*** Exercise input

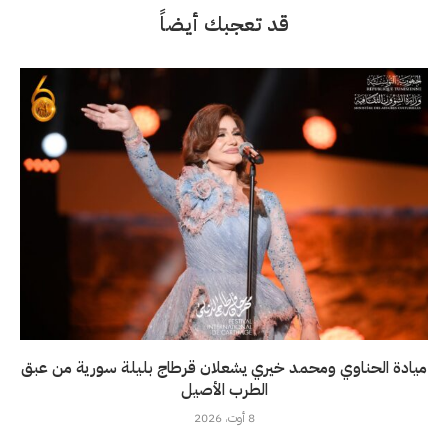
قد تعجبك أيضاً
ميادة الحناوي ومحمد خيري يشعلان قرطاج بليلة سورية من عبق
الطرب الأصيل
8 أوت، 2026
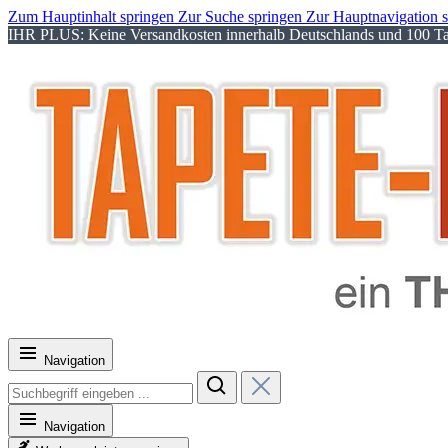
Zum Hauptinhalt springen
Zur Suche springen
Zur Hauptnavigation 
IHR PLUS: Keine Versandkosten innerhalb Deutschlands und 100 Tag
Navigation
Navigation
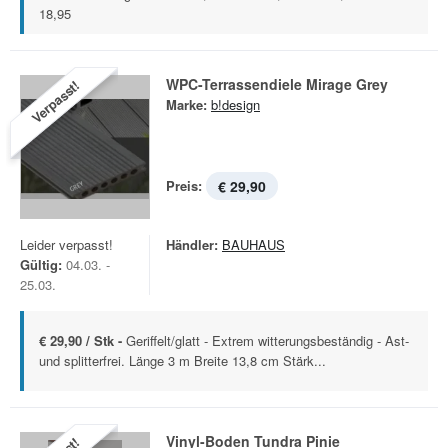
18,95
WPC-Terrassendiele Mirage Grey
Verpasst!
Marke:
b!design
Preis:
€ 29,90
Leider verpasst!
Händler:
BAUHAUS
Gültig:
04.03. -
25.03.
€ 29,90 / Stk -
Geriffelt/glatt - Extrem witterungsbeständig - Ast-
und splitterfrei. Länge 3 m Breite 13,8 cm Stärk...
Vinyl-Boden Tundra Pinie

******

Activity → Retype exactly. Include each line from the start of the material through the line holding "29,90 / Stk", and leave the pictures out.

Solution to the problem →
قد تعجبك أيضاً
ميادة الحناوي ومحمد خيري يشعلان قرطاج بليلة سورية من عبق
الطرب الأصيل
8 أوت، 2026
Zum Hauptinhalt springen
Zur Suche springen
Zur Hauptnavigation 
IHR PLUS: Keine Versandkosten innerhalb Deutschlands und 100 Tag
Navigation
Navigation
18,95
WPC-Terrassendiele Mirage Grey
Verpasst!
Marke:
b!design
Preis:
€ 29,90
Leider verpasst!
Händler:
BAUHAUS
Gültig:
04.03. -
25.03.
€ 29,90 / Stk -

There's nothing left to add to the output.